I love fantasy football even though it can never love me; not being a person or even Richard Dawkins. I love fantasy football, even though I am not good at it. I have won a league regular season, but never the championship. I do not stink, no Jerry Jones I, but I am no Ted Thompson, more a Bart Starr as GM: a good man out of his depth.
I don’t love Thucydides even though as a soul created in God’s image he might be able to love me. I don’t love his book, even though I have learned and grown as a result of reading it. I am no Victor Davis Hanson, but I can still get lessons from this great, though difficult book.
Fantasy football, like Thucydides’ Peloponnesian War, comes hard to me and has taught me several of the same lessons. As a writer Thucydides is as cruel as picking Aaron Rodgers last year: brilliant in places, but an absent genius for long stretches of time. Still when it comes to the fall of Empires and men Thucydides is a great teacher and his messages have been confirmed in the failure of every one of my fantasy teams.
Experts are often wrong.
Thucydides’ experts keeps expecting the rapid end of Athens, but Athens keeps coming back. In the same way, fantasy football experts tell me that obscure Saints receivers are worth a start. We should listen to experts, but not slavishly obey them, especially when experience shows that we are in a unique situation.

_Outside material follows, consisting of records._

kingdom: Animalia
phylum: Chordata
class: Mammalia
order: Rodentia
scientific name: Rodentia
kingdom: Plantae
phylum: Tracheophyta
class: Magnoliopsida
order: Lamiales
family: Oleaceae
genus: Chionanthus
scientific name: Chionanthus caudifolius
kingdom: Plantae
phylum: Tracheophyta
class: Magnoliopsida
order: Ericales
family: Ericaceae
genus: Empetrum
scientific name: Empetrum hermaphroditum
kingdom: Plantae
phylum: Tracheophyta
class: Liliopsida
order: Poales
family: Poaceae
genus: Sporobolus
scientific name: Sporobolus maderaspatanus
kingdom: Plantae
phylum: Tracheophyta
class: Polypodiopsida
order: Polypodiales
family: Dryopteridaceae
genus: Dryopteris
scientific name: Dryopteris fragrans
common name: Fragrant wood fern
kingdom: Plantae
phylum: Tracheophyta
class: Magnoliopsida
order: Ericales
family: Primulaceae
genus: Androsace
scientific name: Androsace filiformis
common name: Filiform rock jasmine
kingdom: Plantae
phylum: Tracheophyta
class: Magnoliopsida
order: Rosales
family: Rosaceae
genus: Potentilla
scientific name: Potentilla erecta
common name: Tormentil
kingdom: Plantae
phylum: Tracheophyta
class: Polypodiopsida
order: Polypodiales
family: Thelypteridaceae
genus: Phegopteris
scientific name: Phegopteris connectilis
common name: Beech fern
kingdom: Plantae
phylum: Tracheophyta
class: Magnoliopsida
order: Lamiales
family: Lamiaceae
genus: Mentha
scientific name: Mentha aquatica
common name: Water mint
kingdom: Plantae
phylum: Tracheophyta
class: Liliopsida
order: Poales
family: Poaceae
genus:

The voice of the people is not the voice of God.
Thucydides was not very religious: he prefered natural explanations to religious ones. Yet the Spartans, the ones who will not attack in a holy month or when an oracle speaks, win the war. The Athenians more consistently treat the voice of the people as the voice of God and the Athenians lose. The “people” decide opening a second front, the equivalent of Princess Bride’s land war in Asia, is a great idea.
It was not.
In the same way in every draft there is some player that everyone decides is the sleeper of the draft, Jay Cutler call your agent, only to make those of us who believe in democracy ashamed. The people often vote for last year’s production forgetting that last year is over: what have you done for me lately Julio Jones?
A good start is not the same as a good finish.
Athens had the war won. Pericles, the Vince Lombardi of democratic Athens, had the right strategy and despite setbacks (including his untimely death!) Athens won the first half. Sadly, there was a second half. Many a fantasy season I have triumphed through the first part of the season only to have injuries, a bye week, or simply forgetting to change my lineup wreck my season. I got nothing for winning my regular season and losing the playoffs.
Sometimes you can control when you quit: see Athens. Sometimes you cannot: see my fantasy season. Quitting while you are ahead is a great idea: ask Nicias or Favre.
The flashy guy with bad character is a bad bet.
What was to be done with Alcibiades, the Athenian with the most talent, but the least character? The Athenians kept trying to make something good of him, but they were burned as fiercely as the fantasy player staking his season on the player most likely to be suspended for violating the league drug policy.
The Persians like the Commissioner of the NFL does not care who wins as long as the game continues.
Both Athens and Sparta made the same mistake in the War: thinking Persia wanted either side to win. The Persians quite sensibly hated all Greeks and were rooting for an endless and bloody draw. In the same way, each year the Commissioner plots to balance competition. The rich are given the lowest draft picks and the poor are rewarded with soft schedules.
And yet . . .
Some teams, the Browns, are like Argos: they cannot fail to fail.
Every year a new savior arrives in Cleveland, but like the Argives facing a chance to control the Peloponnese opportunity will be lost.
Always control the water just as you should always control the line of scrimmage.
Let someone else pass on running backs: the best back, Adrian Peterson in his prime, is worth the first pick. If you can run in fantasy football, you can play. In the same way, if you can ship your goods, you can win a war. Mitt Romney understood this and our President does not seem to get this, but Mitt Romney forgot another lesson.
You cannot lead if you cannot get popular support.
Mitt Romney was entirely ready to be an oligarch, a fine leader of an unelected group of wise men. Sadly for him, he forgot he lives in a Republic and needed a few more votes to get to be right. In the same way, good leaders with bad social skills ended up dead or wishing to be dead in the Peloponnesian War, since even defeating the Persians and saving Greece often left people more suspicious than grateful.
Nothing is punished more quickly than success in a dysfunctional state.
And it is here we see how games like fantasy football are not like war or life: winners are rewarded in the NFL and often fail in politics. Just as death in warfare is more final than losing the Super Bowl, there is no next year, so making a mistake in a war against a determined foe can be fatal.
War is really nothing like fantasy football.
Athens lost and a grand experiment that produced the Parthenon, theater, and Plato ended. If the Packers lose, Green Bay will not be sacked by Spartans, not even Bear’s fans are so wicked.
As our global war on terror continues into another decade, this lesson is worth remembering.